■ **Requirement**
Give back every record verbatim, but not the pictures.

■ **Plain-text document sources**
::::::::
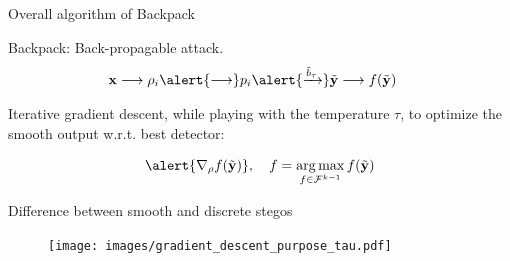 \documentclass[10pt]{beamer}
\DeclareMathOperator*{\argmax}{arg\,max}
\begin{document}
\begin{frame}{Overall algorithm of Backpack}


\alert{Backpack}: \alert{Back-p}ropagable att\alert{ack}.
   \begin{align*}
    \mathbf{x} \longrightarrow \rho_i \alert{\longrightarrow} p_i \alert{ \xrightarrow{\tilde{b}_\tau}} \tilde{\mathbf{y}} & \longrightarrow f(\tilde{\mathbf{y}}) %
    \end{align*}
\pause

Iterative gradient descent, while playing with the temperature $\tau$, to optimize the smooth output w.r.t. best detector:

\begin{equation}
    \alert{\nabla_{\rho} f(\tilde{\mathbf{y}})}, \quad  f = \argmax_{f \in \mathcal{F}^{k-1}} f(\tilde{\mathbf{y}})
\end{equation}

\end{frame}

\begin{frame}{Difference between smooth and discrete stegos}
    \begin{figure}[h]
        \texttt{[image: images/gradient\_descent\_purpose\_tau.pdf]}
    \end{figure}
\end{frame}


\end{document}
::::::::
■ **Answer box**
 \documentclass[10pt]{beamer}
\DeclareMathOperator*{\argmax}{arg\,max}
\begin{document}
\begin{frame}{Overall algorithm of Backpack}


\alert{Backpack}: \alert{Back-p}ropagable att\alert{ack}.
   \begin{align*}
    \mathbf{x} \longrightarrow \rho_i \alert{\longrightarrow} p_i \alert{ \xrightarrow{\tilde{b}_\tau}} \tilde{\mathbf{y}} & \longrightarrow f(\tilde{\mathbf{y}}) %
    \end{align*}
\pause

Iterative gradient descent, while playing with the temperature $\tau$, to optimize the smooth output w.r.t. best detector:

\begin{equation}
    \alert{\nabla_{\rho} f(\tilde{\mathbf{y}})}, \quad  f = \argmax_{f \in \mathcal{F}^{k-1}} f(\tilde{\mathbf{y}})
\end{equation}

\end{frame}

\begin{frame}{Difference between smooth and discrete stegos}
    \begin{figure}[h]
        \texttt{[image: images/gradient\_descent\_purpose\_tau.pdf]}
    \end{figure}
\end{frame}


\end{document}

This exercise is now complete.